Depuis, des plans de sobriété hydriques ont été réalisés pour cinquante sites industriels à fort potentiel de réduction. Des feuilles de route ont été adoptées pour quinze filières industrielles. Des chartes volontaires ont été lancées dans les secteurs du commerce et de l’artisanat. Et, à mi-avril, les filières touristiques sont sur le point de signer trois plans de sobriété hydrique(1).
Massifier la valorisation des eaux non conventionnelles
Dans le cadre de l’enjeu Optimiser la disponibilité, trois actions clés ont été identifiées. Il s’agit principalement de sécuriser l’approvisionnement en eau potable (cf. réduction des fuites notamment), de massifier la valorisation des eaux non conventionnelles (v. encadré) et d’améliorer le stockage dans les sols, les nappes et les ouvrages.
Définitions
Selon le Cerema, les eaux non conventionnelles désignent les types d’eau autres que celles issues du prélèvement direct dans la ressource naturelle et faisant éventuellement l’objet d’un traitement approprié par rapport à l’usage. La réutilisation des eaux usées traitées ou Reut, c’est à dire la valorisation des eaux résiduaires urbaines ou industrielles après leur traitement en station d’épuration, figure donc parmi les sources d’eaux non conventionnelles au même titre que les eaux de pluie* et les eaux grises. La Reut permet plusieurs types d’usages : irrigation agricole, arrosage des espaces verts, alimentation industrielle (refroidissement de process, nettoyage…) et activités urbaines ou portuaires dont le nettoyage (hydrocurage des réseaux, lavage de voirie…) et la lutte contre les incendies.
*Les eaux de pluie sont les eaux de précipitations captées avant qu’elles n’arrivent au sol par un système de récupération de pluie, à la différence des eaux pluviales qui, elles, ont touché et ruisselé sur le sol.
En France : moins de 1 % du volume d’eaux traitées
La Reut est très marginale en France : elle représente moins de 1 % contre 14 % en Espagne, 87 % en Israël et, à terme, 100 % à Singapour. Le Japon et l’Italie sont, quant à eux, en avance en matière de Reut pour les eaux industrielles avec, respectivement, 78 % et 22 %.
Si moins de 1 % des eaux usées traitées sortant des stations d’épuration sont réutilisées, plus de 99 % sont rejetées dans le milieu naturel, autrement dit elles partent à la mer.

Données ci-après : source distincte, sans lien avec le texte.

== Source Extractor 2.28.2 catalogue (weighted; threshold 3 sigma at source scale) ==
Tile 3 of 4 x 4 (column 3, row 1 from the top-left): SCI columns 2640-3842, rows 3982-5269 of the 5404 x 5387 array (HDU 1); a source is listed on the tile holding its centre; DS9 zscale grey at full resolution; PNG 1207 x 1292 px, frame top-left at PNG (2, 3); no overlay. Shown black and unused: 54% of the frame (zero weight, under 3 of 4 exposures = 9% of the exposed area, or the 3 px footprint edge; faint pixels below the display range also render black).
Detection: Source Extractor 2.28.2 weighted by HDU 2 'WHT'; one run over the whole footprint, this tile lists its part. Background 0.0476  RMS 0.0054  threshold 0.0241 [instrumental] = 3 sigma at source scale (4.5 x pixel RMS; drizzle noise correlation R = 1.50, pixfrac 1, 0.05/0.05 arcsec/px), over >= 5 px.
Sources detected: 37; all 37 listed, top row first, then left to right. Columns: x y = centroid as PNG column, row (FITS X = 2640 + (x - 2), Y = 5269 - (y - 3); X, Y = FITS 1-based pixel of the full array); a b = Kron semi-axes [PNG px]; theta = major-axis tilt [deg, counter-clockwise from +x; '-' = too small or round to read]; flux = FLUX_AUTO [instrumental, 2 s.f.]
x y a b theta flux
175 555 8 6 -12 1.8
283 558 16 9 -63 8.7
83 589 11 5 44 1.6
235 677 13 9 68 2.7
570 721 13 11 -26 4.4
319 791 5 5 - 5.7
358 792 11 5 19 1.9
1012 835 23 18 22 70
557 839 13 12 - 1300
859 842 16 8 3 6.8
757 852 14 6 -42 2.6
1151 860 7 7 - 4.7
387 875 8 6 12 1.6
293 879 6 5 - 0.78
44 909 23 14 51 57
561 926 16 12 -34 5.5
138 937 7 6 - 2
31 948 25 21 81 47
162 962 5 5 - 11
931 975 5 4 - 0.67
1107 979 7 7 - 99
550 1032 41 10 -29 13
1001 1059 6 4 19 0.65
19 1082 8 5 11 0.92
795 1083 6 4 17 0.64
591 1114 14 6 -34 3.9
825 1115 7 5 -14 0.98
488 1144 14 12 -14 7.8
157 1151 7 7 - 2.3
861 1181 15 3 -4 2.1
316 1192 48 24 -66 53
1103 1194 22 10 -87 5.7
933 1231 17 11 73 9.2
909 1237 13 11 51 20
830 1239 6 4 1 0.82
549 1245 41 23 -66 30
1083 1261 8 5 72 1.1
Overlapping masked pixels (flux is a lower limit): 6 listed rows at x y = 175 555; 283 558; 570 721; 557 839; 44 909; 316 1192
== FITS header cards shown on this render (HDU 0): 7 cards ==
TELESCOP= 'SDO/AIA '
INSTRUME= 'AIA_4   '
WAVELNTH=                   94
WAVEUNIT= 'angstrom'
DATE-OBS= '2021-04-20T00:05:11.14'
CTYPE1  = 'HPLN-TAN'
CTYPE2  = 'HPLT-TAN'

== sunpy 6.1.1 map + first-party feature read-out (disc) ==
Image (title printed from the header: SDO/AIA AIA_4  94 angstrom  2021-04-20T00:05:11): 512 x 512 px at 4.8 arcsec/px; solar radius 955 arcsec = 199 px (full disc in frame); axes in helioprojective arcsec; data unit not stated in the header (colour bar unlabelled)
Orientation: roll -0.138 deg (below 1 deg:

A travers le Plan Eau de 2023, le gouvernement a souhaité lancer une dynamique en vue de passer à 10 % d’ici 2030 et de réaliser 1000 projets de réutilisation d’eaux non conventionnelles d’ici 2027 sur l’ensemble du territoire. Plusieurs décrets et arrêtés ont ensuite permis de lever certains freins : ils ont notamment débouché sur une simplification des procédures, la mise en place d’un guichet unique pour le dépôt de dossier (préfet de département), l’autorisation de certains usages dans l’industrie agroalimentaire, etc.
A fin mars 2025, 195 projets d’utilisation d’eaux non conventionnelles sont en service ou en cours d’instruction, dont 170 projets de Reut (21 d’entre eux étaient en service fin 2024). En parallèle, le programme d’accélération de la Reut en littoral mis en place par le Cerema et l’Association nationale des élus du littoral (ANEL) compte 33 collectivités qui sont ou vont être accompagnées pour construire leur stratégie et monter leur projet d’étude d’opportunité ou de faisabilité en vue de bénéficier d’une aide jusqu’à 80 % du coût des études financés par l’Agence de l’eau dont elles dépendent, la Banque des Territoires et l’OFB.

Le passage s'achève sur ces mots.